*** Opening DATA FOR THE TASK ***

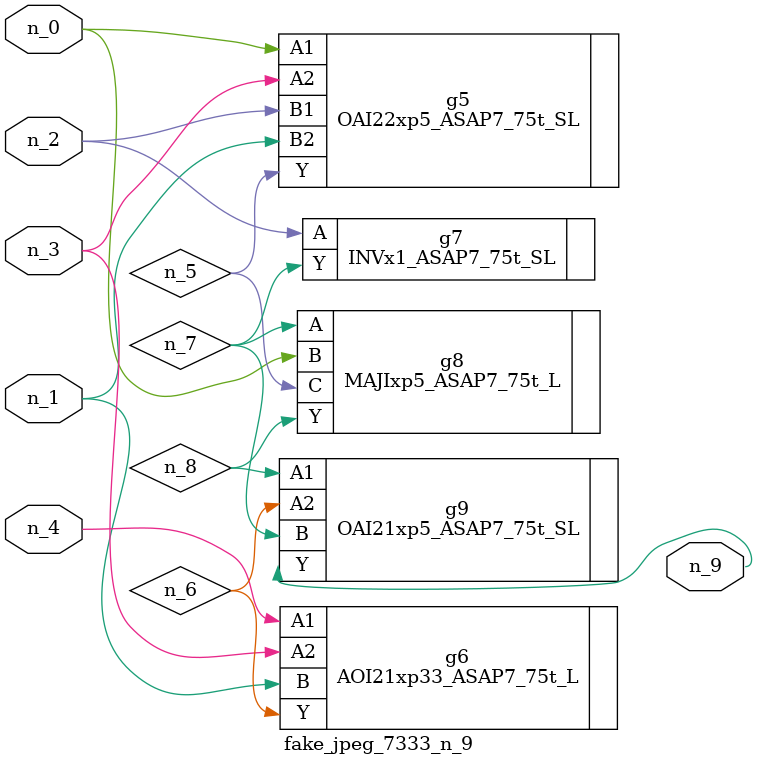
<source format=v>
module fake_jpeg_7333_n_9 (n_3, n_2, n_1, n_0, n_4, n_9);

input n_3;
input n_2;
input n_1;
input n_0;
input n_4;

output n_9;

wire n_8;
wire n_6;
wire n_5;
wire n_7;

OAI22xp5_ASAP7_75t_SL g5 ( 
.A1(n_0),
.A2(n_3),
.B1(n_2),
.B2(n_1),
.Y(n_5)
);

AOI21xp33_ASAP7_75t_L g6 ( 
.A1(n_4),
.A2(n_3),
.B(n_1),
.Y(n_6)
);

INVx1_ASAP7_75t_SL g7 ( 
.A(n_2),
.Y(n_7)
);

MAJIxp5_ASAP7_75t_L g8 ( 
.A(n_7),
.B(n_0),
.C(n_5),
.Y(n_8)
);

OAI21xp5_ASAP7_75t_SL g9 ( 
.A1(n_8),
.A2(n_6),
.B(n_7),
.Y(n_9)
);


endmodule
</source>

*** Closing DATA FOR THE TASK ***

> EXERCISE DIRECTIONS:
An exact repeat of all the data is required, pictures excluded.

> EXPECTED ANSWER:
<source format=v>
module fake_jpeg_7333_n_9 (n_3, n_2, n_1, n_0, n_4, n_9);

input n_3;
input n_2;
input n_1;
input n_0;
input n_4;

output n_9;

wire n_8;
wire n_6;
wire n_5;
wire n_7;

OAI22xp5_ASAP7_75t_SL g5 ( 
.A1(n_0),
.A2(n_3),
.B1(n_2),
.B2(n_1),
.Y(n_5)
);

AOI21xp33_ASAP7_75t_L g6 ( 
.A1(n_4),
.A2(n_3),
.B(n_1),
.Y(n_6)
);

INVx1_ASAP7_75t_SL g7 ( 
.A(n_2),
.Y(n_7)
);

MAJIxp5_ASAP7_75t_L g8 ( 
.A(n_7),
.B(n_0),
.C(n_5),
.Y(n_8)
);

OAI21xp5_ASAP7_75t_SL g9 ( 
.A1(n_8),
.A2(n_6),
.B(n_7),
.Y(n_9)
);


endmodule
</source>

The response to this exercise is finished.